Tubuhku menjadi lunglai, semangatku yang tadi berkobar-kobar meredup seketika menyaksikan kekalahan timnas Indonesia dalam adu penalty. Indonesia kembali menangis, para pemain tertunduk lesu dihadapan puluhan ribu pendukung yang meletakkan harapan juara pada pundak-pundak mereka. Aku menangis di dalam hati. Bapak lantas masuk ke kamarnya karena kutahu beliau kecewa atas kekalahan timnas Indonesia untuk kesekian kalinya. Harga diri bangsa jatuh di antara teriakan-teriakan kegirangan pemain Malaysia yang berpelukan satu sama lain merayakan kemenangan dan meraih medali emas. Impian untuk revans tak terpenuhi. Tuhan ternyata lebih menghendaki negeri jiran itu menjadi sang Pemenang untuk kali ini mengulang sukses mereka di Sea Games sebelumnya.
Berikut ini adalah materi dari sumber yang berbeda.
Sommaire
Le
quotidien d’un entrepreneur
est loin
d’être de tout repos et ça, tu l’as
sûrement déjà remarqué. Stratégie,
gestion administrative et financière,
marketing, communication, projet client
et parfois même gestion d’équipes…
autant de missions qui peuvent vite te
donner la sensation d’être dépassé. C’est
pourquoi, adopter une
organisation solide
Aku mematikan televisi, kudengar bapak mengomel didalam kamar mengapa Timnas tak memainkan Ferry Rotinsulu. Sinetron Tutur Tinular kesayangannya terlewatkan malam ini hanya demi menyaksikan kegagalan beruntun timnas Indonesia.
Tak ada gunanya lagi nonton acara apapun malam ini. Aku ingin lekas tidur dan berharap dalam mimpiku dapat melihat Timnas Indonesia meraih berbagai gelar dan lolos ke Piala Dunia. Ah, ternyata dalam mimpipun Tuhan tak mengabulkan doaku untuk Timnas Indonesia. Seakan Tuhan berkata ; “Benahi dulu kompetisi dalam negeri, sepakbola jangan di politisi. Baru kalian boleh bermimpi untuk meraih kejayaan timnasmu kelak suatu hari nanti!”